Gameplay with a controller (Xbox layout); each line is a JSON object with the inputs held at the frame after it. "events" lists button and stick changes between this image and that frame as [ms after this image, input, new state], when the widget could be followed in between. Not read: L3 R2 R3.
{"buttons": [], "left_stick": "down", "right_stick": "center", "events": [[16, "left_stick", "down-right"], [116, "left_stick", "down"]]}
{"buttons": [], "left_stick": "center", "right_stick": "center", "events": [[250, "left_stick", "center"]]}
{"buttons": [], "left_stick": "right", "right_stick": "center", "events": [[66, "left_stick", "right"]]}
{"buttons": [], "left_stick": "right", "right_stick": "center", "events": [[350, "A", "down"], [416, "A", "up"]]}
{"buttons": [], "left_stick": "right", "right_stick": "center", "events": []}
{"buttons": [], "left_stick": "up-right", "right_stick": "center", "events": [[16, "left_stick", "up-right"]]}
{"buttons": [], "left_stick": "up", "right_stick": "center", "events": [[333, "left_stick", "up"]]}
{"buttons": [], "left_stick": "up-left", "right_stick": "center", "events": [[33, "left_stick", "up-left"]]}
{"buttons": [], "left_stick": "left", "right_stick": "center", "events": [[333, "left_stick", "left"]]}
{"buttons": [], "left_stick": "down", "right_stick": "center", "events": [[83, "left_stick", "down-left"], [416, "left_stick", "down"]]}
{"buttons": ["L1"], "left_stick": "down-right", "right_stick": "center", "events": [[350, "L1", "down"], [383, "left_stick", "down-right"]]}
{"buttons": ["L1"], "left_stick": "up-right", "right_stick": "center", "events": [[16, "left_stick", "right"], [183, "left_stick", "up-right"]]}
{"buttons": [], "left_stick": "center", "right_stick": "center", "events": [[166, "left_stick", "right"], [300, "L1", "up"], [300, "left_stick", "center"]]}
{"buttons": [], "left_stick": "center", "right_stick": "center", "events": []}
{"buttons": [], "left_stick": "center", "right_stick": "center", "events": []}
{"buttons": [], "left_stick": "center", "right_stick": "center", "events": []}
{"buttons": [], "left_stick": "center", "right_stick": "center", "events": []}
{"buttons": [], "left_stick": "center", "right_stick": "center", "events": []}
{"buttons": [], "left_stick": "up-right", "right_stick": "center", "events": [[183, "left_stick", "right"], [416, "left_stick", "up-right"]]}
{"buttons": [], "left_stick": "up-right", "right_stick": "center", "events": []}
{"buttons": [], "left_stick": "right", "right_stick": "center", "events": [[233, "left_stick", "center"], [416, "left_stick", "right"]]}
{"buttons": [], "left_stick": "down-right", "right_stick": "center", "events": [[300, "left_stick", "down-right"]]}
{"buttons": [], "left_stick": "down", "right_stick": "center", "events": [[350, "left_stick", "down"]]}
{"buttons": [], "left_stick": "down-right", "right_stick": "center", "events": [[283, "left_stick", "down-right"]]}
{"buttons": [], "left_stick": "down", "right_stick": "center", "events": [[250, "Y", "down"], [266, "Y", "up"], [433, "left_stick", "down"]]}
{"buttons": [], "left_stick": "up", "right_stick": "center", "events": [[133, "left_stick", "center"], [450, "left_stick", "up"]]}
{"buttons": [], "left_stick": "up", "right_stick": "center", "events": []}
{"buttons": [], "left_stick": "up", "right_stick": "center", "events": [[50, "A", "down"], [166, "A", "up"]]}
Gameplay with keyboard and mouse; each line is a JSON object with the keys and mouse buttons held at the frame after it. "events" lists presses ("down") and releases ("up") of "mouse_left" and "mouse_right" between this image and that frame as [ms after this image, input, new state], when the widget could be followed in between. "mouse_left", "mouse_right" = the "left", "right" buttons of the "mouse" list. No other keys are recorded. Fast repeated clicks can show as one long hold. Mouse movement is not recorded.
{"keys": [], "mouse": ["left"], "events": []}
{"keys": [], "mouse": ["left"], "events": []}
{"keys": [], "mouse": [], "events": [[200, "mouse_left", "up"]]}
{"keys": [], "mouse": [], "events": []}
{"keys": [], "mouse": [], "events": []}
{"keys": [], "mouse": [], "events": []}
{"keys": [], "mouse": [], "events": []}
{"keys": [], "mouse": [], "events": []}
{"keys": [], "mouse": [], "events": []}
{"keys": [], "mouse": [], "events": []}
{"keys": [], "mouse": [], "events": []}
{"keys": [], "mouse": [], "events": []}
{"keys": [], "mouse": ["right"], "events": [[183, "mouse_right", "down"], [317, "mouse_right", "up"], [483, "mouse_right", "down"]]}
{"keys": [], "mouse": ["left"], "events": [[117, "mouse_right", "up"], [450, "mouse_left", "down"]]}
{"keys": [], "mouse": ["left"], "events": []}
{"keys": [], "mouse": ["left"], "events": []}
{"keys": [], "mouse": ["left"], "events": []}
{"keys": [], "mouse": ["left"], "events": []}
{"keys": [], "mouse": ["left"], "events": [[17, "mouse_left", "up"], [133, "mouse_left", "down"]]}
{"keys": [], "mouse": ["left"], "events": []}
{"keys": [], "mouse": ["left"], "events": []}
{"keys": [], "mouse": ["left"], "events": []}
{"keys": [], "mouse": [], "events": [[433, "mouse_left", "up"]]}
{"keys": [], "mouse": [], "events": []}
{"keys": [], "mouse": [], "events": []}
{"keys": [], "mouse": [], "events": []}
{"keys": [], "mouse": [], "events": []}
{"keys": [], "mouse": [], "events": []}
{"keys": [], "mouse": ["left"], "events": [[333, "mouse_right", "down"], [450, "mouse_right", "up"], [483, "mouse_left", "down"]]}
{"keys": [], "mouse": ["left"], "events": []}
********************
WHAT YOU ARE ASKED TO DO:
Would you be able to transcribe every line of the data exactly?

TASK RESPONSE:
Gameplay with a controller (Xbox layout); each line is a JSON object with the inputs held at the frame after it. "events" lists button and stick changes between this image and that frame as [ms after this image, input, new state], when the widget could be followed in between. Not read: L3 R2 R3.
{"buttons": [], "left_stick": "down", "right_stick": "center", "events": [[16, "left_stick", "down-right"], [116, "left_stick", "down"]]}
{"buttons": [], "left_stick": "center", "right_stick": "center", "events": [[250, "left_stick", "center"]]}
{"buttons": [], "left_stick": "right", "right_stick": "center", "events": [[66, "left_stick", "right"]]}
{"buttons": [], "left_stick": "right", "right_stick": "center", "events": [[350, "A", "down"], [416, "A", "up"]]}
{"buttons": [], "left_stick": "right", "right_stick": "center", "events": []}
{"buttons": [], "left_stick": "up-right", "right_stick": "center", "events": [[16, "left_stick", "up-right"]]}
{"buttons": [], "left_stick": "up", "right_stick": "center", "events": [[333, "left_stick", "up"]]}
{"buttons": [], "left_stick": "up-left", "right_stick": "center", "events": [[33, "left_stick", "up-left"]]}
{"buttons": [], "left_stick": "left", "right_stick": "center", "events": [[333, "left_stick", "left"]]}
{"buttons": [], "left_stick": "down", "right_stick": "center", "events": [[83, "left_stick", "down-left"], [416, "left_stick", "down"]]}
{"buttons": ["L1"], "left_stick": "down-right", "right_stick": "center", "events": [[350, "L1", "down"], [383, "left_stick", "down-right"]]}
{"buttons": ["L1"], "left_stick": "up-right", "right_stick": "center", "events": [[16, "left_stick", "right"], [183, "left_stick", "up-right"]]}
{"buttons": [], "left_stick": "center", "right_stick": "center", "events": [[166, "left_stick", "right"], [300, "L1", "up"], [300, "left_stick", "center"]]}
{"buttons": [], "left_stick": "center", "right_stick": "center", "events": []}
{"buttons": [], "left_stick": "center", "right_stick": "center", "events": []}
{"buttons": [], "left_stick": "center", "right_stick": "center", "events": []}
{"buttons": [], "left_stick": "center", "right_stick": "center", "events": []}
{"buttons": [], "left_stick": "center", "right_stick": "center", "events": []}
{"buttons": [], "left_stick": "up-right", "right_stick": "center", "events": [[183, "left_stick", "right"], [416, "left_stick", "up-right"]]}
{"buttons": [], "left_stick": "up-right", "right_stick": "center", "events": []}
{"buttons": [], "left_stick": "right", "right_stick": "center", "events": [[233, "left_stick", "center"], [416, "left_stick", "right"]]}
{"buttons": [], "left_stick": "down-right", "right_stick": "center", "events": [[300, "left_stick", "down-right"]]}
{"buttons": [], "left_stick": "down", "right_stick": "center", "events": [[350, "left_stick", "down"]]}
{"buttons": [], "left_stick": "down-right", "right_stick": "center", "events": [[283, "left_stick", "down-right"]]}
{"buttons": [], "left_stick": "down", "right_stick": "center", "events": [[250, "Y", "down"], [266, "Y", "up"], [433, "left_stick", "down"]]}
{"buttons": [], "left_stick": "up", "right_stick": "center", "events": [[133, "left_stick", "center"], [450, "left_stick", "up"]]}
{"buttons": [], "left_stick": "up", "right_stick": "center", "events": []}
{"buttons": [], "left_stick": "up", "right_stick": "center", "events": [[50, "A", "down"], [166, "A", "up"]]}
Gameplay with keyboard and mouse; each line is a JSON object with the keys and mouse buttons held at the frame after it. "events" lists presses ("down") and releases ("up") of "mouse_left" and "mouse_right" between this image and that frame as [ms after this image, input, new state], when the widget could be followed in between. "mouse_left", "mouse_right" = the "left", "right" buttons of the "mouse" list. No other keys are recorded. Fast repeated clicks can show as one long hold. Mouse movement is not recorded.
{"keys": [], "mouse": ["left"], "events": []}
{"keys": [], "mouse": ["left"], "events": []}
{"keys": [], "mouse": [], "events": [[200, "mouse_left", "up"]]}
{"keys": [], "mouse": [], "events": []}
{"keys": [], "mouse": [], "events": []}
{"keys": [], "mouse": [], "events": []}
{"keys": [], "mouse": [], "events": []}
{"keys": [], "mouse": [], "events": []}
{"keys": [], "mouse": [], "events": []}
{"keys": [], "mouse": [], "events": []}
{"keys": [], "mouse": [], "events": []}
{"keys": [], "mouse": [], "events": []}
{"keys": [], "mouse": ["right"], "events": [[183, "mouse_right", "down"], [317, "mouse_right", "up"], [483, "mouse_right", "down"]]}
{"keys": [], "mouse": ["left"], "events": [[117, "mouse_right", "up"], [450, "mouse_left", "down"]]}
{"keys": [], "mouse": ["left"], "events": []}
{"keys": [], "mouse": ["left"], "events": []}
{"keys": [], "mouse": ["left"], "events": []}
{"keys": [], "mouse": ["left"], "events": []}
{"keys": [], "mouse": ["left"], "events": [[17, "mouse_left", "up"], [133, "mouse_left", "down"]]}
{"keys": [], "mouse": ["left"], "events": []}
{"keys": [], "mouse": ["left"], "events": []}
{"keys": [], "mouse": ["left"], "events": []}
{"keys": [], "mouse": [], "events": [[433, "mouse_left", "up"]]}
{"keys": [], "mouse": [], "events": []}
{"keys": [], "mouse": [], "events": []}
{"keys": [], "mouse": [], "events": []}
{"keys": [], "mouse": [], "events": []}
{"keys": [], "mouse": [], "events": []}
{"keys": [], "mouse": ["left"], "events": [[333, "mouse_right", "down"], [450, "mouse_right", "up"], [483, "mouse_left", "down"]]}
{"keys": [], "mouse": ["left"], "events": []}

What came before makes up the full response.